> HOW TO COMPLETE THIS TASK
Nothing should differ between your answer and the records below.
╭─ MATERIAL FOR THIS EXERCISE
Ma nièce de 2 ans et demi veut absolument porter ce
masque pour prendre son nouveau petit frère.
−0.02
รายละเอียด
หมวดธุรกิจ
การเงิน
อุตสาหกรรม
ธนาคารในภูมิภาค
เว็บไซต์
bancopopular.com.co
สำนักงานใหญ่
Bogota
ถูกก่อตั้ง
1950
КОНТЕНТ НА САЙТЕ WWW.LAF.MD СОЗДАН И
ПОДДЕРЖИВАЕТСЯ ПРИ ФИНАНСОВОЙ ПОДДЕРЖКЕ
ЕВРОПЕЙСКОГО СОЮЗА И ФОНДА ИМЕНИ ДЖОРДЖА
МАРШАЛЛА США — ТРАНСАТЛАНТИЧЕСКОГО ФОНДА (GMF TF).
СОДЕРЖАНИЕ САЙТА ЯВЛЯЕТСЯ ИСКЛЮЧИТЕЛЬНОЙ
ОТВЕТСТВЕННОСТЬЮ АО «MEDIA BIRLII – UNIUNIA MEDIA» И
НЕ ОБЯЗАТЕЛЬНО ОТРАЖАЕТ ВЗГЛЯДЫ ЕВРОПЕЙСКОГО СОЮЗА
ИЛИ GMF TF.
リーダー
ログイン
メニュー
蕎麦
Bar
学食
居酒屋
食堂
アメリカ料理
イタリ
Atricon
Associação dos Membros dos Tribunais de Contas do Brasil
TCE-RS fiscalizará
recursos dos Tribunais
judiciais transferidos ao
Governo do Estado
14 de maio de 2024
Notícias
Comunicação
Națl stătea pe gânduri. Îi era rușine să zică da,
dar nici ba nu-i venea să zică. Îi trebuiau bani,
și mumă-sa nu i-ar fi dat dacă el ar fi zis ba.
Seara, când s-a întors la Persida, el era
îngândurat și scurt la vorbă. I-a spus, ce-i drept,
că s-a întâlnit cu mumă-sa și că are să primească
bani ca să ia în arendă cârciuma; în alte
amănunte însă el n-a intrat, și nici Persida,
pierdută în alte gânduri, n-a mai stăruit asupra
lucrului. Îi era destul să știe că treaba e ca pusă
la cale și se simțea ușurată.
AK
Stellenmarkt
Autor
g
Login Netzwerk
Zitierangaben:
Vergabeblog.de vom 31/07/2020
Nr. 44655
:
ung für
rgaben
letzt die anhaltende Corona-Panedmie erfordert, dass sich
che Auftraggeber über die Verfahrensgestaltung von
╰─
> TASK OUTPUT
Ma nièce de 2 ans et demi veut absolument porter ce
masque pour prendre son nouveau petit frère.
−0.02
รายละเอียด
หมวดธุรกิจ
การเงิน
อุตสาหกรรม
ธนาคารในภูมิภาค
เว็บไซต์
bancopopular.com.co
สำนักงานใหญ่
Bogota
ถูกก่อตั้ง
1950
КОНТЕНТ НА САЙТЕ WWW.LAF.MD СОЗДАН И
ПОДДЕРЖИВАЕТСЯ ПРИ ФИНАНСОВОЙ ПОДДЕРЖКЕ
ЕВРОПЕЙСКОГО СОЮЗА И ФОНДА ИМЕНИ ДЖОРДЖА
МАРШАЛЛА США — ТРАНСАТЛАНТИЧЕСКОГО ФОНДА (GMF TF).
СОДЕРЖАНИЕ САЙТА ЯВЛЯЕТСЯ ИСКЛЮЧИТЕЛЬНОЙ
ОТВЕТСТВЕННОСТЬЮ АО «MEDIA BIRLII – UNIUNIA MEDIA» И
НЕ ОБЯЗАТЕЛЬНО ОТРАЖАЕТ ВЗГЛЯДЫ ЕВРОПЕЙСКОГО СОЮЗА
ИЛИ GMF TF.
リーダー
ログイン
メニュー
蕎麦
Bar
学食
居酒屋
食堂
アメリカ料理
イタリ
Atricon
Associação dos Membros dos Tribunais de Contas do Brasil
TCE-RS fiscalizará
recursos dos Tribunais
judiciais transferidos ao
Governo do Estado
14 de maio de 2024
Notícias
Comunicação
Națl stătea pe gânduri. Îi era rușine să zică da,
dar nici ba nu-i venea să zică. Îi trebuiau bani,
și mumă-sa nu i-ar fi dat dacă el ar fi zis ba.
Seara, când s-a întors la Persida, el era
îngândurat și scurt la vorbă. I-a spus, ce-i drept,
că s-a întâlnit cu mumă-sa și că are să primească
bani ca să ia în arendă cârciuma; în alte
amănunte însă el n-a intrat, și nici Persida,
pierdută în alte gânduri, n-a mai stăruit asupra
lucrului. Îi era destul să știe că treaba e ca pusă
la cale și se simțea ușurată.
AK
Stellenmarkt
Autor
g
Login Netzwerk
Zitierangaben:
Vergabeblog.de vom 31/07/2020
Nr. 44655
:
ung für
rgaben
letzt die anhaltende Corona-Panedmie erfordert, dass sich
che Auftraggeber über die Verfahrensgestaltung von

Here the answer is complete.